Dalla villa ci si arriva in una ventina di minuti di auto: è la meta ideale per una giornata che non richiede alzatacce né lunghi trasferimenti.

Piazza del Duomo

Il cuore della città è Piazza del Duomo, considerata una delle piazze più belle d'Italia: un rettangolo lastricato chiuso da edifici religiosi e civili che raccontano insieme il potere della Chiesa e quello del Comune medievale.

Sul lato principale si apre la cattedrale di San Zeno, di impianto romanico. All'interno si conserva l'Altare argenteo di San Jacopo, capolavoro dell'oreficeria gotica realizzato nell'arco di più generazioni da maestri toscani e non solo, e alla cui lavorazione partecipò anche Filippo Brunelleschi.

Accanto si alza la torre campanaria, alta 67 metri. Quando la salita è accessibile, offre uno dei panorami più belli sulla città e sulle colline circostanti: vale la pena informarsi in anticipo sulle modalità di accesso.

Il Battistero e i palazzi

Di fronte alla cattedrale sorge il Battistero di San Giovanni in Corte, costruito fra il 1301 e il 1366: pianta ottagonale, facciata in marmo bicromo, uno degli ultimi grandi esempi di battistero medievale toscano.

Attorno alla piazza si dispongono i palazzi del potere civile e vescovile, con le loro logge e i loro cortili. Il modo migliore di apprezzarli è sedersi qualche minuto e guardare: la piazza è progettata per essere osservata da dentro, non fotografata di corsa.

Nelle giornate di mercato e durante le manifestazioni cittadine lo spazio cambia completamente carattere, e diventa il luogo in cui Pistoia si riconosce.

Le chiese romaniche e la scultura

Pistoia è una capitale poco nota della scultura medievale. Nella chiesa di Sant'Andrea si trova il pulpito di Giovanni Pisano, realizzato fra il 1298 e il 1301: rilievi in marmo bianco con la Natività, l'Adorazione dei Magi, la Strage degli innocenti, la Crocifissione e il Giudizio universale, di un'intensità espressiva che colpisce ancora oggi.

Poco lontano, la chiesa di San Giovanni Fuorcivitas conserva il pergamo di Fra Guglielmo da Pisa, la Visitazione in terracotta invetriata di Andrea della Robbia e un'acquasantiera di Giovanni Pisano.

Sono chiese piccole, spesso silenziose, in cui si entra gratuitamente o con offerta. Gli orari di apertura variano molto: conviene verificarli il giorno stesso o informarsi presso l'ufficio informazioni turistiche.

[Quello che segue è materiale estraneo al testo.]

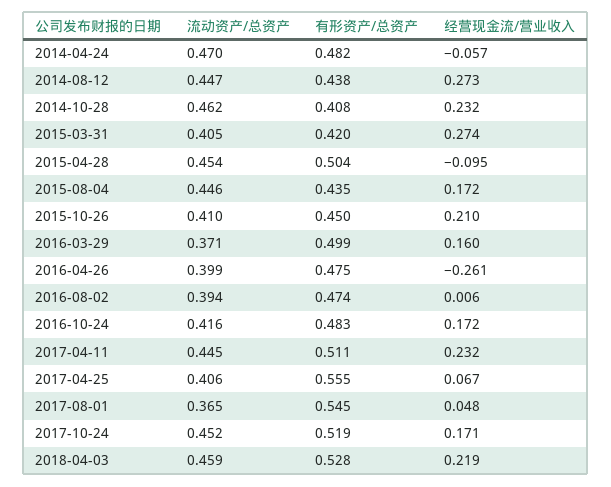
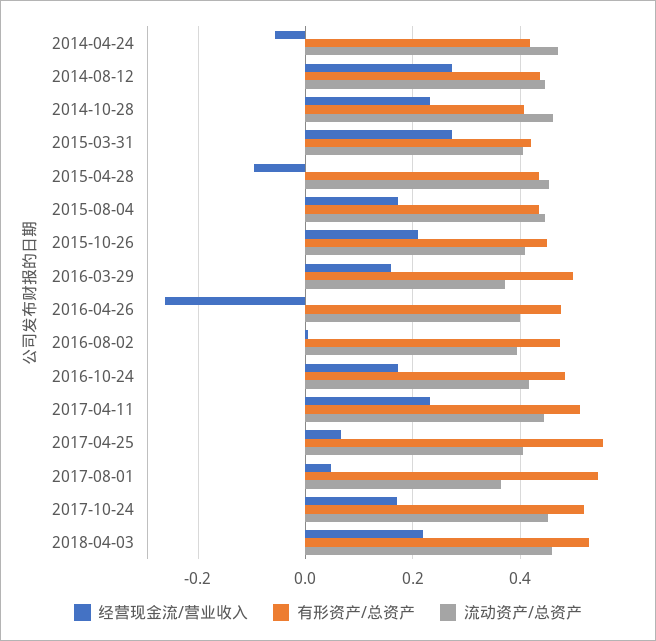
有形资产/总资产, 2014-04-24: 0.482 -> 0.42
有形资产/总资产, 2015-04-28: 0.504 -> 0.44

L'Ospedale del Ceppo e Pistoia Sotterranea

Poco a nord della piazza si trova l'antico Ospedale del Ceppo, riconoscibile per il fregio in terracotta invetriata che corre lungo la loggia. Raffigura le Sette opere di misericordia ed è opera cinquecentesca di Santi Buglioni, con medaglioni attribuiti a Giovanni della Robbia.

Sotto l'edificio si sviluppa il percorso di Pistoia Sotterranea, che segue in buona parte l'antico letto del torrente Brana e che si visita esclusivamente con guida, in circa un'ora. Nello stesso complesso si trovano il teatro anatomico e il museo degli strumenti chirurgici dell'ospedale.

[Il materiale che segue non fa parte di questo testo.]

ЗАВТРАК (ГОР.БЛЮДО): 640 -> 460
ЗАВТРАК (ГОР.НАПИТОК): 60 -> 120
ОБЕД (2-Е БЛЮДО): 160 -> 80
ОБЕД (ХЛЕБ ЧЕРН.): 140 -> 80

È la visita più insolita della città e piace anche ai ragazzi. Trattandosi di un percorso guidato e a numero chiuso, la prenotazione è consigliata: verificate orari, accessibilità e disponibilità sui canali ufficiali prima di presentarvi.

Come organizzare la giornata

L'ideale è arrivare in mattinata, lasciare l'auto in uno dei parcheggi appena fuori dalla cerchia muraria e proseguire a piedi. Il centro storico è compatto e in gran parte pedonale.

A metà giornata la zona di Piazza della Sala, l'antica piazza del mercato poco distante dal Duomo, è il punto in cui la città si ritrova: banchi di frutta e verdura al mattino, locali e tavolini nel resto della giornata.

Nel pomeriggio si può dedicare tempo alle chiese minori o semplicemente camminare senza meta lungo le vie interne. Il rientro verso la campagna è breve, e permette di chiudere la giornata con calma.